Data Science Capstone: Milestone Report

Executive Summary

The goal of this project is to develop a predictive text algorithm and a Shiny application that mimics “Smart Keyboard” functionality.
This report explores the dataset provided by SwiftKey, summarizes its major features, and outlines the roadmap for the final prediction model.

1. Data Summary

The analysis is based on a large corpus of text from three sources: Blogs, News, and Twitter.
Below is a summary of the raw data files.

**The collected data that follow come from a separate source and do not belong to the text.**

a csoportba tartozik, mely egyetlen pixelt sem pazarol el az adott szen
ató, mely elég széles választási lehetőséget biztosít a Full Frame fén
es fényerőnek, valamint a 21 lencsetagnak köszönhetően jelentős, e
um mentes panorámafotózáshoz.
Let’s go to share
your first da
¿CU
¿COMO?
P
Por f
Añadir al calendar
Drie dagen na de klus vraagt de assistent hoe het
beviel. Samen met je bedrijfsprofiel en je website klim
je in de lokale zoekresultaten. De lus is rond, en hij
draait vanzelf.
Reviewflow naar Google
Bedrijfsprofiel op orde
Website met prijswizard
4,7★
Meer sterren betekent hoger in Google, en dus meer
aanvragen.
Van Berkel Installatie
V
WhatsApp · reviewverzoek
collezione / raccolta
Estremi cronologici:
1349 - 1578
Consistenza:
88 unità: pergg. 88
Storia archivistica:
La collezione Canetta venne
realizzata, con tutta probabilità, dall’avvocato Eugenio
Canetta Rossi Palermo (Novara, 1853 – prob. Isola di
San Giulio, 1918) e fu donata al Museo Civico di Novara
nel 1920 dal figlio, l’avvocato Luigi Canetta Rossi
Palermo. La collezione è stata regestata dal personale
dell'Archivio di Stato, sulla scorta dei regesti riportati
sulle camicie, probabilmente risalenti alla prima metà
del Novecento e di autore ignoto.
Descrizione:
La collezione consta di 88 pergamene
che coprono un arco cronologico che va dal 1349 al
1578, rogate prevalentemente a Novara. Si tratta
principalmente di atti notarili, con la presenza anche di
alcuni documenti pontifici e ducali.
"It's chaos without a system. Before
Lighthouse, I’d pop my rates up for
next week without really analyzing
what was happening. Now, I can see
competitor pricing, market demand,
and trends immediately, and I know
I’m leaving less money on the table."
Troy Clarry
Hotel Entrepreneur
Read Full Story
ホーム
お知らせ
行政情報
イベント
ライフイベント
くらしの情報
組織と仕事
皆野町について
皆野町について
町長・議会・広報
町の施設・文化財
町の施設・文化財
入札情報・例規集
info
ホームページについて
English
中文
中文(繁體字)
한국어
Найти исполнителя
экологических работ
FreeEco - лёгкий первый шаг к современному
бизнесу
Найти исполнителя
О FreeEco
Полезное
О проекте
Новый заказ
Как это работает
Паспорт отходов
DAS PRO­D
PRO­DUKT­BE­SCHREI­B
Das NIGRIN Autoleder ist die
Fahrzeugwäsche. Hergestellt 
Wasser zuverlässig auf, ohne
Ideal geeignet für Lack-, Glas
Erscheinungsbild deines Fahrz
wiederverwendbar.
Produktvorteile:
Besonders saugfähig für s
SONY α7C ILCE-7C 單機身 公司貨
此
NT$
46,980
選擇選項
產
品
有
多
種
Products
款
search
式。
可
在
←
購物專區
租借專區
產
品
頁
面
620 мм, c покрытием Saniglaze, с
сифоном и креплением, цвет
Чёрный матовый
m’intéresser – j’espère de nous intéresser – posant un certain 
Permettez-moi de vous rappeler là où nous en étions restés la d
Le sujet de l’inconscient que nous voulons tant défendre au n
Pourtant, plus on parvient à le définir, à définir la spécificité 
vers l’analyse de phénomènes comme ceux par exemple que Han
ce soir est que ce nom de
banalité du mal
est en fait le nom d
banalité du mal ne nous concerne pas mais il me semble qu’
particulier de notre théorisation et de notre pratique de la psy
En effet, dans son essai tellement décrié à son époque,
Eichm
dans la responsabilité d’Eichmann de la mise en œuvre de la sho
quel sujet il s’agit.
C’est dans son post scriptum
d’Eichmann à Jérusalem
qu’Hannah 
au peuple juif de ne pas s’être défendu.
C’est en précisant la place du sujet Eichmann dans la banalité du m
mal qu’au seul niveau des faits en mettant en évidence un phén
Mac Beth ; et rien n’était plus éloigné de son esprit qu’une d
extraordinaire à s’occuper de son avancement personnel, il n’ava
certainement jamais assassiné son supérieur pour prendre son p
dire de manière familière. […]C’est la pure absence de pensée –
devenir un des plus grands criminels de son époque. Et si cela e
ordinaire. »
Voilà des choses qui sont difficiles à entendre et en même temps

Table 1: Summary Statistics of English US Corpora
Source	Lines	Words
Blogs	899288	37546250
News	1010242	34762395
Twitter	2360148	30093413

2. Sampling and Cleaning

Because the files are very large, a 1% sample was taken from each source to perform exploratory analysis.
During the cleaning process:

Text was converted to lowercase.
Punctuation and numbers were removed using regular expressions.
Profanity was filtered using the Carnegie Mellon University “Bad Words” list.

Table 2: Sample of Cleaned Text
last	worked	that	he
week	up	were	down
he	about	not	in
was	some	actually	his
so	things	real	bed

3. Exploratory Data Analysis

    word_freq <- tibble(word = cleaned_tokens) %>% 
    count(word, sort = TRUE) %>%
    mutate(freq = n / sum(n), cumulative = cumsum(freq))

#Coverage analysis:
    cover_50 <- word_freq %>% 
                filter(cumulative >= 0.5) %>% 
                slice(1) %>% 
                pull("word")
    count_50 <- which(word_freq$word == cover_50)
    
    cover_90 <- word_freq %>% 
                filter(cumulative >= 0.9) %>% 
                slice(1) %>% 
                pull("word")
    count_90 <- which(word_freq$word == cover_90)
    
# Foreign Language analysis:
    foreign_check <- word_freq %>%
        mutate(detected_lang = detect_language(word),
               is_foreign = !is.na(detected_lang) & detected_lang != "en")
    percent_foreign <- paste0(round(mean(foreign_check$is_foreign) * 100, 2), "%")

Word Frequency & Coverage:

It was identified that a relatively small number of unique words account for most of the language used. To cover 50% of all word instances in the sample, only a few hundred words are needed (135).

Foreign Language Detection:

Based on the cld2 language detection library, approximately 4.53% of the unique words in the sample appear to be from foreign languages.

N-Gram Distributions:

The plots below show the top 20 Unigrams (single words), Bigrams (two-word phrases), and Trigrams (three-word phrases).

4. Plan for Prediction Algorithm and Shiny App

Moving forward, the prediction strategy will rely on a Stupid Backoff model:

Trigram Match: The algorithm will first look for the last two words typed in the Trigram database.
Bigram Backoff: If no match is found, it “backs off” to look for the last single word in the Bigram database.
Default: If both fail, it will suggest the most frequent word in the English language (“the”).

The final Shiny App will feature a reactive interface where the user can type text, and the top predicted word will appear instantly.
To ensure the app is fast and lightweight for mobile simulation, the N-gram tables will be optimized and pruned of very low-frequency entries.